Former CEO of Trinidad Cement Limited (TCL) Rollin Bertrand said the decision to reject the original takeover bid for the company made by Cemex in 2002 was done by board and shareholder approval and not by him directly.
According to Bertrand, when the offer was made in 2002, it was assessed by the then board of directors and subsequently rejected.
He explained: "On January 31, 2002, Cemex made a proposal to the TCL Board to takeover TCL subject to (i) an agreement for the board to support the bid (ii) the removal of the 20 per cent limit on shareholding (iii) a Minister's License and (iv) removal of any other regulatory obstacles. Cemex proposed a bid price of US$0.92 or TT$5.62 at prevailing exchange rate. This offer was analyzed by the Board and rejected."

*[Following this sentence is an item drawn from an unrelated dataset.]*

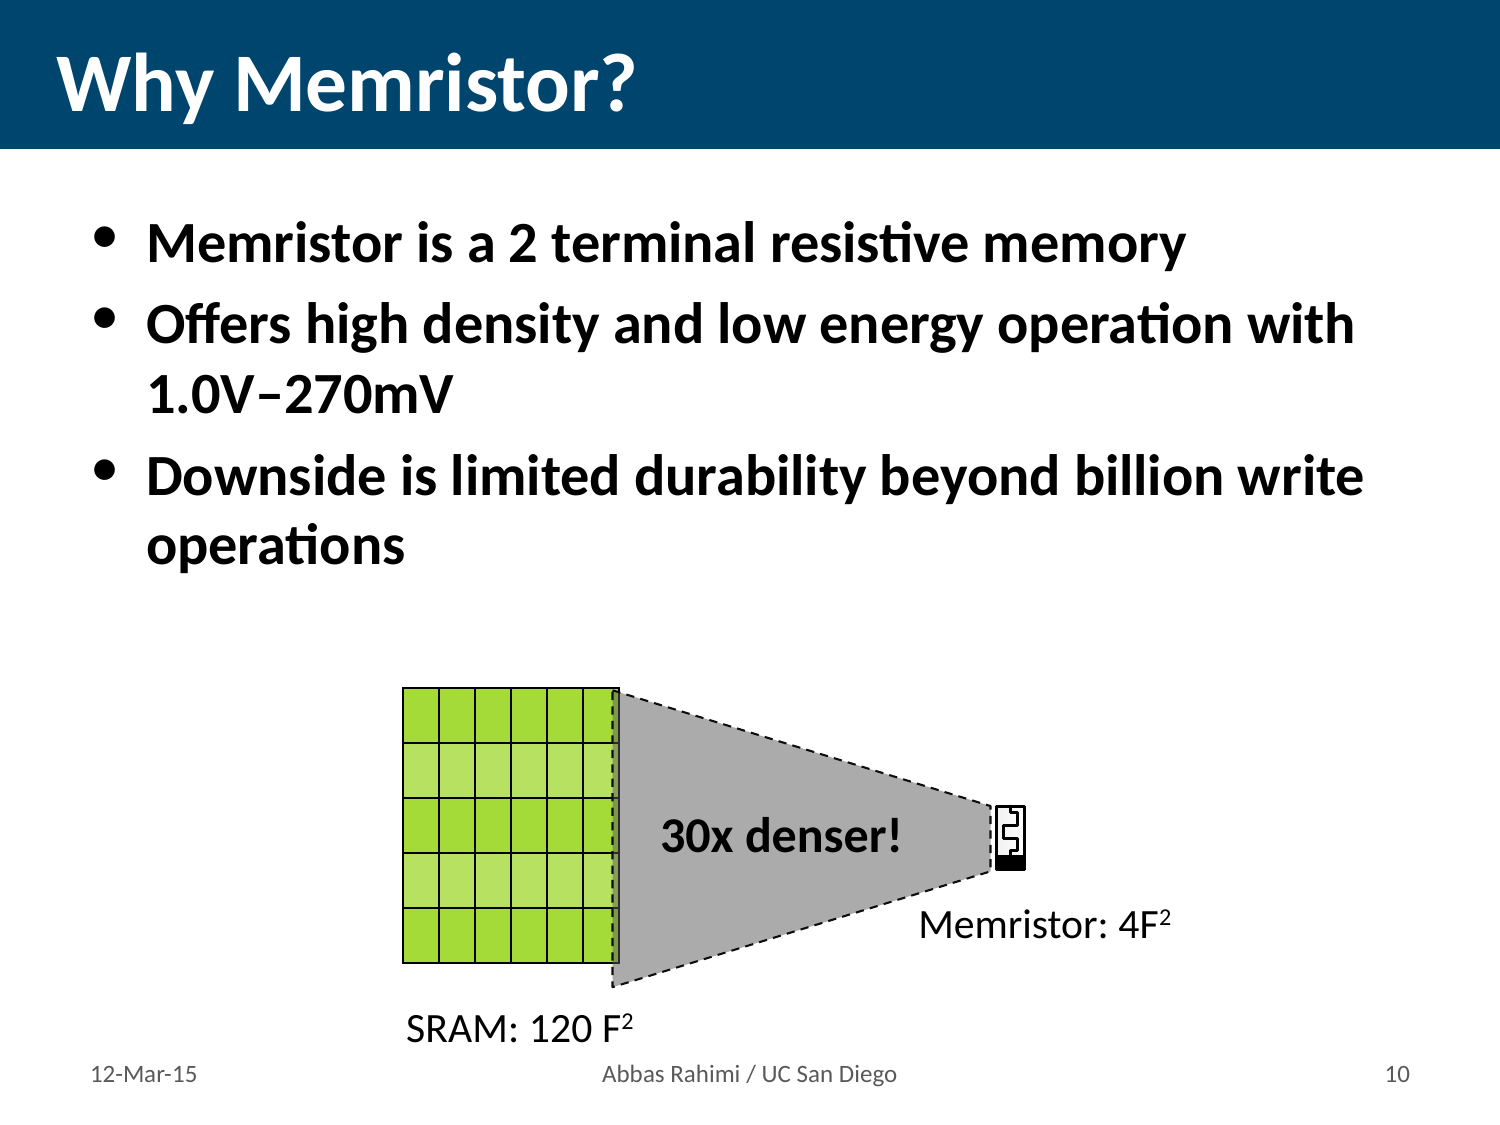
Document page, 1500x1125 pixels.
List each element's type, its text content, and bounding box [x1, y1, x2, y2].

Bertrand added that Cemex subsequently raised its bid price for TCL and this offer was also rejected by the board.
"Cemex subsequently revised their bid to $7.15 per share to acquire 100 per cent of TCL shares with the offer expiring on August 6, 2002. This offer was also rejected subject to the removal of the 20 per cent cap on shareholding and a Minister's License for Cemex to acquire the shares," he said
Bertrand said the TCL board undertook a valuation exercise and based on the findings determinded that Cemex's offer price grossly undervalued the company's shares.
"The TCL Board prepared a director's circular in conjunction with JP Morgan and–based on the analysis–recommended that shareholders reject the offer on the basis that the share was worth up to TT$10. JP Morgan conducted an Independent Valuation of TCL's shares using (i) Historical Share Prices (ii) Trading Comparables (FV/2001A EBITDA, FV/2002e EBITDA, FV/2003E EBITDA), (iii) Sum of Parts, (iv) Discounted Cash Flow Projections and (v) Precedent Transactions (Cemex's recent acquisition of Puerto Rican Cement)."
Bertrand said given the board's responsibility to act in the best interest of shareholders, a special meeting was held at which the shareholders rejected the offer for takeover by Cemex.
"Given the board's fiduciary duty to ensure that shareholders make the final decision on the takeover bid, an extra-ordinary meeting of the shareholders was convened to vote on the proposal including a resolution to remove the 20 per cent cap on shareholding. The resolution to remove the 20 per cent cap was rejected by shareholders when the vote fell short of the required 75 per cent hurdle," he said.